Schmelze in der Antarktis Meereis-Ausdehnung so gering wie nie
In der Antarktis gibt es so wenig Meereis wie noch nie seit Beginn der Satellitenbeobachtungen vor 40 Jahren. Der Tiefststand ist allerdings noch nicht erreicht, denn die Schmelzperiode dauert noch an - Forscher schlagen Alarm.
Die von Eis bedeckten Meeresflächen rund um die Antarktis sind aktuell so stark geschrumpft, wie zu keinem anderen Zeitpunkt in der Geschichte. Seit Beginn der Satellitenaufzeichnungen vor rund 40 Jahren hätte es noch nie so wenig Meereis gegeben wie heute, meinen Forschende. Besonders bedenklich sei das Rekordminimum, weil es noch deutlich vor Ende der sommerlichen Schmelzperiode auftritt.
Wie das Bremerhavener Alfred-Wegener-Institut (AWI) für Polar- und Meeresforschung mitteilte, seien nur noch 2,2 Millionen Quadratkilometer des südlichen Ozeans von Meereis bedeckt. Der Forschungs-Eisbrecher "Polarstern" berichtete demnach von nahezu eisfreien Verhältnissen auf der antarktischen Bellingshausensee, wo ein Expeditionsteam gerade Informationen über vergangene Eis- und Warmzeiten sammelt.
Schmelze setzt sich fort
Den bisherigen Tiefststand seit Aufzeichnungsbeginn, etwa 2,27 Millionen Quadratkilometern am 24. Februar 2022, hätte man also bereits unterschritten. Es sei durchaus möglich, in diesem Jahr während der sommerlichen Schmelzperioden eine noch geringere Eisabdeckung zu erreichen. "Da die Meereisschmelze in der Antarktis voraussichtlich bis in die zweite Februarhälfte weiter andauert, können wir heute noch nicht sagen, wann der neue Negativrekord erreicht sein wird und wie viel Meereis bis dahin noch zusätzlich schmilzt", erklärte der Meereisphysiker Professor Christian Haas.
Das Meereis in der Antarktis habe, so Haas, in den vergangenen sechs Jahren besonders stark abgenommen. Diese Entwicklung sei "sehr erstaunlich, weil sich die Eisbedeckung in den 35 Jahren davor kaum verändert hatte." Es sei unklar, ob diese Entwicklung darauf hin deute, dass bald kein sommerliches Meereis mehr in der Antarktis vorhanden sein könnte.
"Polarstern" in eisfreien Gewässern
AWI-Expeditionsleiter und Geophysiker Professor Karsten Gohl ist seit 1994 bereits zum siebten Mal in dieser Region.

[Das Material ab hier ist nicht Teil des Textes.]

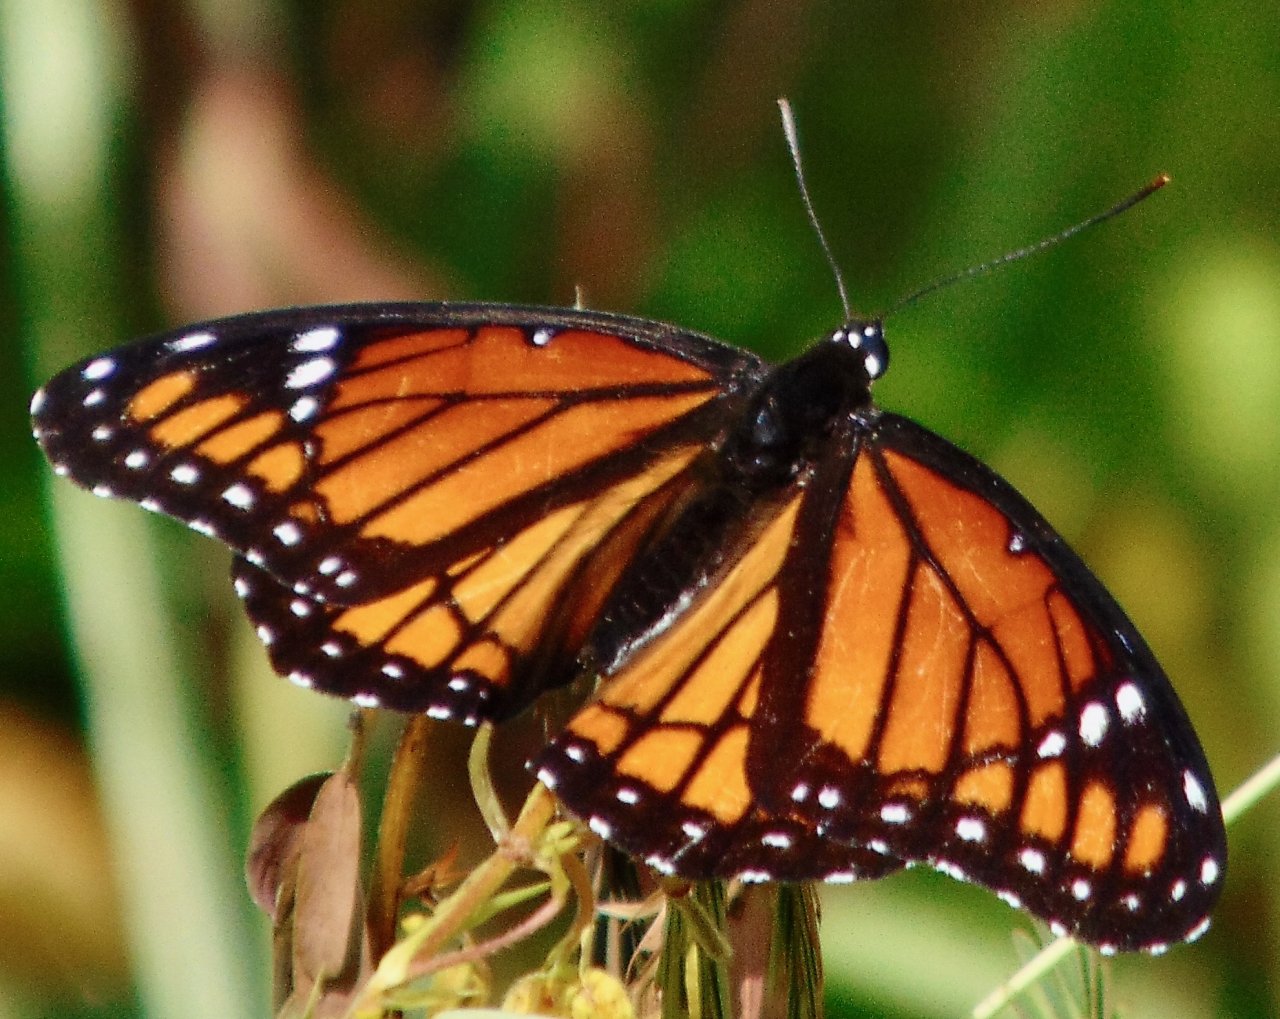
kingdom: Animalia
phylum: Arthropoda
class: Insecta
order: Lepidoptera
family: Nymphalidae
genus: Limenitis
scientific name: Limenitis archippus
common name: Viceroy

Er sagte: "Eine solche extreme eisfreie Situation habe ich hier zuvor noch nicht erlebt." Das Forschungsteam auf der "Polarstern" hätte zwar durch das wenige Eis gute Arbeitsbedingungen, aber der rasante Wandel der Eisflächen sei bedenklich.
Das Ausmaß der starken Schmelze sei besonders auffällig, wenn man einen Blick in die Geschichtsbücher werfe: So sei im Südsommer vor 125 Jahren das belgische Forschungsschiff "Belgica" in genau jenem Gebiet für mehr als ein ganzes Jahr unfreiwillig im massiven Packeis eingefroren, in dem die "Polarstern" heute komplett frei von Eis operieren könne.
Die Forschenden des AWI und der Universität Bremen stellen ihre Daten auf dem sogenannten Meereisportal zur Verfügung. Die Seite gibt Überblick über die aktuelle Entwicklung der Eisabdeckung. Demnach gelten September und Oktober als Höhepunkt des Zufrierens der Meere, im Februar erreiche das Eis dann seine niedrigste Abdeckung. Bei ihrer maximalen Ausdehnung betrage die Meereisbedeckung in der Antarktis im Allgemeinen zwischen 18 und 20 Millionen Quadratkilometer.
Korrektur: In einer früheren Version des Artikels wurde an einigen Stellen die Eisausdehnung in der Arktis genannt. Alle Angaben beziehen sich aber auf die Antarktis. Wir haben dies korrigiert.